So I’ve filled you in on the back story of how we stumbled into building a spec house, and you saw how demolition of the existing house got started a few weeks ago – now it’s time to catch you up on how we spent those weeks between purchasing the lot and getting ready to build.
From the very beginning, one of our biggest goals has been to make the best use possible of this incredible lot. Ironically, the biggest problems we encountered were the very things that make this lot so awesome – (1) it’s huge, and (2) it’s on a corner.
(our redacted survey)
Those two factors give us pretty big setbacks and two frontages (i.e., technically two front yards) – that double whammy reduces the buildable area of the property and, for awhile, caused us to spend a lot of time down “at the city,” talking to building and zoning consultants. Aren’t you jealous?
One of the issues that we’ve had with this lot are the setbacks and build lines. Setbacks are determined by the city and build lines are put into place by the original subdivision developer, but other than that they’re essentially the same thing – they are restrictions that state how much yard you have to have before you can build your house (like you have to have a 35 foot deep front yard, etc.). Make sense?
In our case, the original developer had the neighborhood platted with 40 foot front build lines and 20 foot side yard build lines. We were surprised when we got our property survey that the build lines were so restrictive, so Jason did some digging into an advance copy of the title documents and discovered that the build lines were amended in the 80s to be less restrictive and to allow homes to be built closer to the street – 30 feet in the front (instead of 40) and 10 feet on the side (instead of 20). Hurray, we were so excited!
But not so fast. The title company said that they wouldn’t insure those amended build lines (meaning that we couldn’t build on them) unless the property had been re-platted. We went down to the city and found out that, nope, the property had never been re-platted and those new build lines were nowhere to be found. So, we were back to 40 and 20 foot build lines.
Could we get the property re-platted ourselves? That was our first plan, and then we learned that it cost thousands of dollars and could take months. We were willing to spend the thousands of dollars in exchange for a larger backyard for this spec house, but we weren’t sure we could afford to lose months waiting for the property to be re-platted. Then, we spoke to another consultant who said that the process could take up to a year. A year? Heck no.
So, re-platting was out. The setbacks put in place by the city for our property are just 35 feet and 10 feet, better than the build lines originally put in place by the developer. So could we just follow those? We looked into applying for a variance, a two month process which, in theory, would allow the Board of Adjusters to consider our application and grant us a “variance” to the build lines and allow us to build on the less restrictive setbacks. That sounded like a great plan!
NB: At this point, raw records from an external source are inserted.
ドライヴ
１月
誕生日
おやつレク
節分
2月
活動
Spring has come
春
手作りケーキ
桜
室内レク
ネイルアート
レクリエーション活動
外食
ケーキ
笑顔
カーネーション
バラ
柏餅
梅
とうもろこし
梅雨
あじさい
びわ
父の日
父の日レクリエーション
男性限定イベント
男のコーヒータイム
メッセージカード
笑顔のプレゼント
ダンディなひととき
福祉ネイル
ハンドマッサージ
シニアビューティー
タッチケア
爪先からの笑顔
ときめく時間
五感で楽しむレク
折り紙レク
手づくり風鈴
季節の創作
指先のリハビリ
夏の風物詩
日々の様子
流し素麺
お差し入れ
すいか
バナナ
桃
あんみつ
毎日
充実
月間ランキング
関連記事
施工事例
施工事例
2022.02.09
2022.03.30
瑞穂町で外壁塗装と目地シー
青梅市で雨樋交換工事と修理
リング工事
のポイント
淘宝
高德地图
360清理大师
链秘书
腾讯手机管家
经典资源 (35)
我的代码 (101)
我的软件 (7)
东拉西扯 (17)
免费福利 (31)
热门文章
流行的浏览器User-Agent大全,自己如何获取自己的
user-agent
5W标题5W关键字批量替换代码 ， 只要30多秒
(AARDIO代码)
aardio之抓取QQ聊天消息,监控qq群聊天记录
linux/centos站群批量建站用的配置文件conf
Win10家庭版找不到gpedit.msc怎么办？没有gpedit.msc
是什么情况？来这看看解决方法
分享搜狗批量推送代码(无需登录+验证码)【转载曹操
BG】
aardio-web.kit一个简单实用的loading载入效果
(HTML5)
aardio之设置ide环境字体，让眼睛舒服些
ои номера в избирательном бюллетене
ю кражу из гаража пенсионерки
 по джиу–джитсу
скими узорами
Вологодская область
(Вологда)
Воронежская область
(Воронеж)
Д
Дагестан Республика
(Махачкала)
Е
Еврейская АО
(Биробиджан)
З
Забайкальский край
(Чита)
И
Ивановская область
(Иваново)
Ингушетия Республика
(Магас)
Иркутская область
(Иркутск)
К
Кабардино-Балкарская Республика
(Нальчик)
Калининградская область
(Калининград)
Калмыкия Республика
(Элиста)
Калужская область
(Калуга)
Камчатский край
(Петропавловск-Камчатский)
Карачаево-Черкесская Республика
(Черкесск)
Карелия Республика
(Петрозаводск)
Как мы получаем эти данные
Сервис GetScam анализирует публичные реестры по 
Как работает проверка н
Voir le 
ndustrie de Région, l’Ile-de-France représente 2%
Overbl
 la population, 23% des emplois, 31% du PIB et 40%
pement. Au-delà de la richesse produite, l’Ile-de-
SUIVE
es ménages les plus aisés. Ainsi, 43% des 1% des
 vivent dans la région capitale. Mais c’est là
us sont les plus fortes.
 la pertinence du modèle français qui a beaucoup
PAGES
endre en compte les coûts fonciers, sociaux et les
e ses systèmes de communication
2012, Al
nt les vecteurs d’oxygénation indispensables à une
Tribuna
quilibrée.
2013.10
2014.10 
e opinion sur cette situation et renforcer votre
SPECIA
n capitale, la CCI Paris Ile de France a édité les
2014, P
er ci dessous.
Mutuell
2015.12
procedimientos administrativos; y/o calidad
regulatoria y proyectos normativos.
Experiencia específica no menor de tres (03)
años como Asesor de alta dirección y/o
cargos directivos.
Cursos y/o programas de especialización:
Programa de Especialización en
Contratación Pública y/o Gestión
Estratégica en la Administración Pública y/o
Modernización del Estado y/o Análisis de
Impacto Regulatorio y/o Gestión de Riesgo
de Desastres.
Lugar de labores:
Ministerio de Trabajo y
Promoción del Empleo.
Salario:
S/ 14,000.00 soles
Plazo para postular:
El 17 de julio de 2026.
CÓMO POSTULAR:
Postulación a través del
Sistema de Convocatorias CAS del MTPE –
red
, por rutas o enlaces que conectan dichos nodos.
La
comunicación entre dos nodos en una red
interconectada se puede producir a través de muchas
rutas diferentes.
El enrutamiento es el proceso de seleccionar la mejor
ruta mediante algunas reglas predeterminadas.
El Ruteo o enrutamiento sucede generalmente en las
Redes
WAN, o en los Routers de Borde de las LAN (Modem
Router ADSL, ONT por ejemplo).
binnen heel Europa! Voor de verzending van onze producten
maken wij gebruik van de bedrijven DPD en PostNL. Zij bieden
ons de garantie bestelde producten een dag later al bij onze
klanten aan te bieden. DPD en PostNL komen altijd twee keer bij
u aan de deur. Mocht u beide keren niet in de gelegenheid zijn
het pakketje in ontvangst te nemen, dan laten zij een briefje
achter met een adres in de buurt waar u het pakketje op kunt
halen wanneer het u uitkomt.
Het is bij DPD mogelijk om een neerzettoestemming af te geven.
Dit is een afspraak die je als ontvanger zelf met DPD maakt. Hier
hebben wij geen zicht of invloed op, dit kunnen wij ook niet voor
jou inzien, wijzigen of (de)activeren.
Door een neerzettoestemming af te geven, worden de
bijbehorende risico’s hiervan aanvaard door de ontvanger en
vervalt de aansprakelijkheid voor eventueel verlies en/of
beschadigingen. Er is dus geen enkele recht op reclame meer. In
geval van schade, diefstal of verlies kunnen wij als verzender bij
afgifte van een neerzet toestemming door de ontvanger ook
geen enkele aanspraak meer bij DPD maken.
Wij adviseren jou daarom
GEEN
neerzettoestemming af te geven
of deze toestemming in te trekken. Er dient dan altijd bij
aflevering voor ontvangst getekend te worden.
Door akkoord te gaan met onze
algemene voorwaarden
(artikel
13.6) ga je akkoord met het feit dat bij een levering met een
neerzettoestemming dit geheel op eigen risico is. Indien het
Then we learned that the Board of Adjusters doesn’t have the authority to change build lines – no one but the original developer can do that. Womp womp. However, the expert we were talking to said that there was another course of action we could take – we could have the property re-platted to remove the build lines, or re-platted to revise the build lines to 35 feet. While this approach could work, it had a lot of problems:
- our property technically has two front yards (what the heck?!?), so if we had the build lines removed or revised, they would automatically revert to 35 feet. That would be fine for our front yard, but our side yard (which, remember, is technically a front yard) would then have a more restrictive setback since the current build line is just 20 feet. That’s no good.
- once we had the 35 foot sideyard (i.e., frontyard) setback, we would have to apply for a variance to get it reduced to 20 feet like it is now. But what if that variance wasn’t granted and we had a 35 foot setback on the side? That would totally ruin our plans.
- and don’t forget that the whole replatting process could take up to a year! The expert said that best case scenario it would take 4-6 months, worst case is a year, and the average is 9 months. Then we would still have to go through the 2 month process for a variance. So, basically, we would still be dealing with this drama a year from now, when we should be selling the house.
Where are we now? After all that research and running around, we’re back to our 40 and 20 foot build lines. Luckily, we’ve worked with our architect to come up with a floor plan that will work with those build lines.
Whew! Is your head spinning like mine? And by the way, if you made it all the way to the end of this ridiculously long, almost entirely photo-free post, you deserve a pony.